- What you are asked to do
Copy every line of the material below without changing anything.

*** The data

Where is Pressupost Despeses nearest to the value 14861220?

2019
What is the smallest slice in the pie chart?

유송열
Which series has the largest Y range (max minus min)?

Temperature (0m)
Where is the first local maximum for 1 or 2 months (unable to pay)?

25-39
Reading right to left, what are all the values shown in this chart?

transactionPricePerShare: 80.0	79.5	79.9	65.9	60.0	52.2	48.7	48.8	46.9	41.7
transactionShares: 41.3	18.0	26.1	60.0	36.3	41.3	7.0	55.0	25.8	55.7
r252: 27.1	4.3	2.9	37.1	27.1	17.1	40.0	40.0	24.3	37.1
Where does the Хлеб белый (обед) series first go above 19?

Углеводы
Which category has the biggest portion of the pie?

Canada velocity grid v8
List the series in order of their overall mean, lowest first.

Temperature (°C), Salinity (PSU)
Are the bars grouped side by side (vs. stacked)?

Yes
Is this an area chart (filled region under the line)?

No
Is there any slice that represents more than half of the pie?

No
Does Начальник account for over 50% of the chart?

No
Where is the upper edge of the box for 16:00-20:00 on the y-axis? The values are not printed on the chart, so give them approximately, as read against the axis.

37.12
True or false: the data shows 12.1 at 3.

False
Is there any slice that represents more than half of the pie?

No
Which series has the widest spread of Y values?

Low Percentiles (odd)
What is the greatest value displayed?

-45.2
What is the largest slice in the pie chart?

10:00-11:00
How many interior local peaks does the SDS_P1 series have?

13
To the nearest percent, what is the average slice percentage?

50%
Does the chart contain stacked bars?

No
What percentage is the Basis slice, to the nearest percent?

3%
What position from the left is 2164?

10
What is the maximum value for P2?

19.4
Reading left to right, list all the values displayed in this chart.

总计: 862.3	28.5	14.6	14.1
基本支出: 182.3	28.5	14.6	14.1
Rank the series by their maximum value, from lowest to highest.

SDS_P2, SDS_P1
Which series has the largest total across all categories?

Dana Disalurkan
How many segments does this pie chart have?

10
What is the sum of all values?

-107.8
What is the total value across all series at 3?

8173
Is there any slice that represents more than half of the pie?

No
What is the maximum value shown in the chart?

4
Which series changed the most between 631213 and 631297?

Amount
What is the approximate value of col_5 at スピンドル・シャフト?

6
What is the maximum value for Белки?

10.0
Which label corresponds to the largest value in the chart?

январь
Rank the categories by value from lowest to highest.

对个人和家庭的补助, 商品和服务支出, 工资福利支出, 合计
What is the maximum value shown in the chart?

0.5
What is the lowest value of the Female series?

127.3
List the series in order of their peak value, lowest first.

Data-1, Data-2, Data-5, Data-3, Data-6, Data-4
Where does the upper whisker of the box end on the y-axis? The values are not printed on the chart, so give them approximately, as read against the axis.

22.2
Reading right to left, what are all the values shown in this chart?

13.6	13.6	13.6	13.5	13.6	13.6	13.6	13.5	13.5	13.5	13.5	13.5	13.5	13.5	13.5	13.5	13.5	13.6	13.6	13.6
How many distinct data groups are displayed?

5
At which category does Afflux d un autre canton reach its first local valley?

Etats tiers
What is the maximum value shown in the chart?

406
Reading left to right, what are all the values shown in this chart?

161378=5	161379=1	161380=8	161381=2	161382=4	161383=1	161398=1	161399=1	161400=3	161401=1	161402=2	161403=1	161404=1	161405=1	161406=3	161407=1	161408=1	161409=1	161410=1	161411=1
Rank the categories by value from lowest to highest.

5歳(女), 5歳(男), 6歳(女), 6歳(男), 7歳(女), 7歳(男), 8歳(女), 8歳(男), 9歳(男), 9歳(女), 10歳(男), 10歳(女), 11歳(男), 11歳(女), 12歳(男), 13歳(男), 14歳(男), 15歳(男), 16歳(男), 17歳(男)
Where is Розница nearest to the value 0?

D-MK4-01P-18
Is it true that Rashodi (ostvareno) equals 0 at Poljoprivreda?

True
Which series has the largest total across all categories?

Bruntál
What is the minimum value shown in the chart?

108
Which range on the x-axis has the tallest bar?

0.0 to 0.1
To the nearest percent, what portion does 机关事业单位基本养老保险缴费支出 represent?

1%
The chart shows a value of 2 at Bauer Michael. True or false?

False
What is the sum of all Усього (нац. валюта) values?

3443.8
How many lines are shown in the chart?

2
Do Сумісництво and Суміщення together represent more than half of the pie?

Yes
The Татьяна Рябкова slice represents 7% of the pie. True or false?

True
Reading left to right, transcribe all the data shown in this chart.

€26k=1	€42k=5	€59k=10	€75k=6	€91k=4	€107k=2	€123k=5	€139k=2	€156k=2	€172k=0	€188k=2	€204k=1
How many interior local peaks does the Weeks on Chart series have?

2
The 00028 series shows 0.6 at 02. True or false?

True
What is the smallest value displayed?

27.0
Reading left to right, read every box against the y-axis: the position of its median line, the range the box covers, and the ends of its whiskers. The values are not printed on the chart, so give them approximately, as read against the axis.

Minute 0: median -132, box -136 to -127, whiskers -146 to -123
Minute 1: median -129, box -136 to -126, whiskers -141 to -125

******

- Task response
Where is Pressupost Despeses nearest to the value 14861220?

2019
What is the smallest slice in the pie chart?

유송열
Which series has the largest Y range (max minus min)?

Temperature (0m)
Where is the first local maximum for 1 or 2 months (unable to pay)?

25-39
Reading right to left, what are all the values shown in this chart?

transactionPricePerShare: 80.0	79.5	79.9	65.9	60.0	52.2	48.7	48.8	46.9	41.7
transactionShares: 41.3	18.0	26.1	60.0	36.3	41.3	7.0	55.0	25.8	55.7
r252: 27.1	4.3	2.9	37.1	27.1	17.1	40.0	40.0	24.3	37.1
Where does the Хлеб белый (обед) series first go above 19?

Углеводы
Which category has the biggest portion of the pie?

Canada velocity grid v8
List the series in order of their overall mean, lowest first.

Temperature (°C), Salinity (PSU)
Are the bars grouped side by side (vs. stacked)?

Yes
Is this an area chart (filled region under the line)?

No
Is there any slice that represents more than half of the pie?

No
Does Начальник account for over 50% of the chart?

No
Where is the upper edge of the box for 16:00-20:00 on the y-axis? The values are not printed on the chart, so give them approximately, as read against the axis.

37.12
True or false: the data shows 12.1 at 3.

False
Is there any slice that represents more than half of the pie?

No
Which series has the widest spread of Y values?

Low Percentiles (odd)
What is the greatest value displayed?

-45.2
What is the largest slice in the pie chart?

10:00-11:00
How many interior local peaks does the SDS_P1 series have?

13
To the nearest percent, what is the average slice percentage?

50%
Does the chart contain stacked bars?

No
What percentage is the Basis slice, to the nearest percent?

3%
What position from the left is 2164?

10
What is the maximum value for P2?

19.4
Reading left to right, list all the values displayed in this chart.

总计: 862.3	28.5	14.6	14.1
基本支出: 182.3	28.5	14.6	14.1
Rank the series by their maximum value, from lowest to highest.

SDS_P2, SDS_P1
Which series has the largest total across all categories?

Dana Disalurkan
How many segments does this pie chart have?

10
What is the sum of all values?

-107.8
What is the total value across all series at 3?

8173
Is there any slice that represents more than half of the pie?

No
What is the maximum value shown in the chart?

4
Which series changed the most between 631213 and 631297?

Amount
What is the approximate value of col_5 at スピンドル・シャフト?

6
What is the maximum value for Белки?

10.0
Which label corresponds to the largest value in the chart?

январь
Rank the categories by value from lowest to highest.

对个人和家庭的补助, 商品和服务支出, 工资福利支出, 合计
What is the maximum value shown in the chart?

0.5
What is the lowest value of the Female series?

127.3
List the series in order of their peak value, lowest first.

Data-1, Data-2, Data-5, Data-3, Data-6, Data-4
Where does the upper whisker of the box end on the y-axis? The values are not printed on the chart, so give them approximately, as read against the axis.

22.2
Reading right to left, what are all the values shown in this chart?

13.6	13.6	13.6	13.5	13.6	13.6	13.6	13.5	13.5	13.5	13.5	13.5	13.5	13.5	13.5	13.5	13.5	13.6	13.6	13.6
How many distinct data groups are displayed?

5
At which category does Afflux d un autre canton reach its first local valley?

Etats tiers
What is the maximum value shown in the chart?

406
Reading left to right, what are all the values shown in this chart?

161378=5	161379=1	161380=8	161381=2	161382=4	161383=1	161398=1	161399=1	161400=3	161401=1	161402=2	161403=1	161404=1	161405=1	161406=3	161407=1	161408=1	161409=1	161410=1	161411=1
Rank the categories by value from lowest to highest.

5歳(女), 5歳(男), 6歳(女), 6歳(男), 7歳(女), 7歳(男), 8歳(女), 8歳(男), 9歳(男), 9歳(女), 10歳(男), 10歳(女), 11歳(男), 11歳(女), 12歳(男), 13歳(男), 14歳(男), 15歳(男), 16歳(男), 17歳(男)
Where is Розница nearest to the value 0?

D-MK4-01P-18
Is it true that Rashodi (ostvareno) equals 0 at Poljoprivreda?

True
Which series has the largest total across all categories?

Bruntál
What is the minimum value shown in the chart?

108
Which range on the x-axis has the tallest bar?

0.0 to 0.1
To the nearest percent, what portion does 机关事业单位基本养老保险缴费支出 represent?

1%
The chart shows a value of 2 at Bauer Michael. True or false?

False
What is the sum of all Усього (нац. валюта) values?

3443.8
How many lines are shown in the chart?

2
Do Сумісництво and Суміщення together represent more than half of the pie?

Yes
The Татьяна Рябкова slice represents 7% of the pie. True or false?

True
Reading left to right, transcribe all the data shown in this chart.

€26k=1	€42k=5	€59k=10	€75k=6	€91k=4	€107k=2	€123k=5	€139k=2	€156k=2	€172k=0	€188k=2	€204k=1
How many interior local peaks does the Weeks on Chart series have?

2
The 00028 series shows 0.6 at 02. True or false?

True
What is the smallest value displayed?

27.0
Reading left to right, read every box against the y-axis: the position of its median line, the range the box covers, and the ends of its whiskers. The values are not printed on the chart, so give them approximately, as read against the axis.

Minute 0: median -132, box -136 to -127, whiskers -146 to -123
Minute 1: median -129, box -136 to -126, whiskers -141 to -125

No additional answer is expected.